Fortunately, I wasn’t struck by anything other than irony. Of, uh, what? You ask. Of the fact that this Jackass outtake occurred less than fifty yards from an upcoming Stop sign, where the van and I, once again, share a moment in time. The driver wouldn’t look at me. I was okay with that.
Gas used unnecessarily: A week’s take-home pay for our star of this Jackass video.
- Out on a Sunday morning Oh-God-Early with the guys, five of us riding a paceline along the twisties of rural America.

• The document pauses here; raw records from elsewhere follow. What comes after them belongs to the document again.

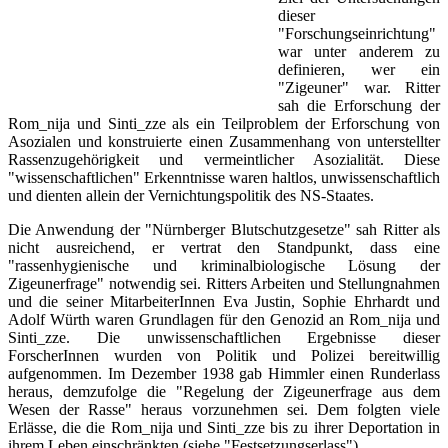
dieser
"Forschungseinrichtung"
war unter anderem zu
definieren, wer ein
"Zigeuner" war. Ritter
sah die Erforschung der
Rom_nija und Sinti_zze als ein Teilproblem der Erforschung von
Asozialen und konstruierte einen Zusammenhang von unterstellter
Rassenzugehörigkeit und vermeintlicher Asozialität. Diese
"wissenschaftlichen" Erkenntnisse waren haltlos, unwissenschaftlich
und dienten allein der Vernichtungspolitik des NS-Staates.
Die Anwendung der "Nürnberger Blutschutzgesetze" sah Ritter als
nicht ausreichend, er vertrat den Standpunkt, dass eine
"rassenhygienische und kriminalbiologische Lösung der
Zigeunerfrage" notwendig sei. Ritters Arbeiten und Stellungnahmen
und die seiner MitarbeiterInnen Eva Justin, Sophie Ehrhardt und
Adolf Würth waren Grundlagen für den Genozid an Rom_nija und
Sinti_zze. Die unwissenschaftlichen Ergebnisse dieser
ForscherInnen wurden von Politik und Polizei bereitwillig
aufgenommen. Im Dezember 1938 gab Himmler einen Runderlass
heraus, demzufolge die "Regelung der Zigeunerfrage aus dem
Wesen der Rasse" heraus vorzunehmen sei. Dem folgten viele
Erlässe, die die Rom_nija und Sinti_zze bis zu ihrer Deportation in
ihrem Leben einschränkten (siehe "Festsetzungserlass").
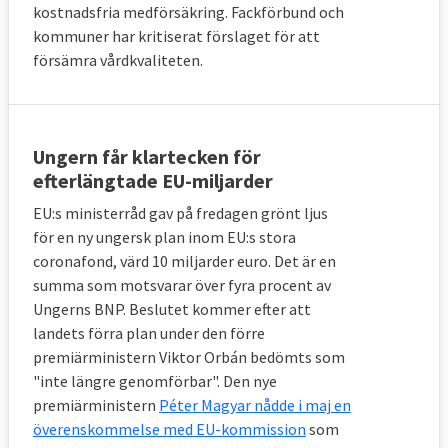
kostnadsfria medförsäkring. Fackförbund och
kommuner har kritiserat förslaget för att
försämra vårdkvaliteten.
Ungern får klartecken för
efterlängtade EU-miljarder
EU:s ministerråd gav på fredagen grönt ljus
för en ny ungersk plan inom EU:s stora
coronafond, värd 10 miljarder euro. Det är en
summa som motsvarar över fyra procent av
Ungerns BNP. Beslutet kommer efter att
landets förra plan under den förre
premiärministern Viktor Orbán bedömts som
"inte längre genomförbar". Den nye
premiärministern
Péter Magyar nådde i maj en
överenskommelse med EU-kommission
som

We pass properties with grass and pretty fences, behind which we see horses, deer, birds, etc. - and they’re all asleep.
“Car back,” shouts one of the guys in our group, and there’s bubba in his fanciful Ford Four-by-Four and Bigger’n-A-County-Fair pick up truck. He sits back patiently, it seems, until he can see around the next bend, which gives him possibly a nanosecond to get by us without playing Russian Roulette with any oncoming traffic around the next bend. He juices it, gas pedal floored, engine noise blasting through Glasspack “mufflers” loud enough to wake up the entire county.
By the time he drops our lead rider, he’s doing a zillion miles per hour. He raises his hand, you can see him do it through his rear window, and makes a gesture (no, not that gesture, the other one) like he just won the Daytona 500, and we just lost.
Later, we take a break from our ride and try to come to grips with how a guy in a vehicle with a five hundred horsepower engine feels as glorious as Lance Armstrong dropping Pantani on Alpe d’ Huez — when he gets the best of five guys on bicycles?
Okay, so there are a few of the countless examples one can see in any given ride, of people’s behaviour behind the wheel being completely independent of the price of fuel.
I mean, I drive a car also. This isn’t a story of us-versus-them, bikes against cars, and we’re holier than thou. But the fact that I ride a bike means I get a Skybox view of things people do that suggests that either their whining about fuel prices isn’t from the heart, but maybe reflects simply that there haven’t been a flurry of shark-attacks recently to dominate the news and popular discussion, or that we want fuel prices to be lower primarily so we can continue to senselessly waste the stuff.
Based on my observations, the average driver could cut his/her fuel bill by at least 20% if they just drove more conscientiously. But we refuse. So we get $4 a gallon and climbing.
In short, we get the gas prices we deserve, don’t we?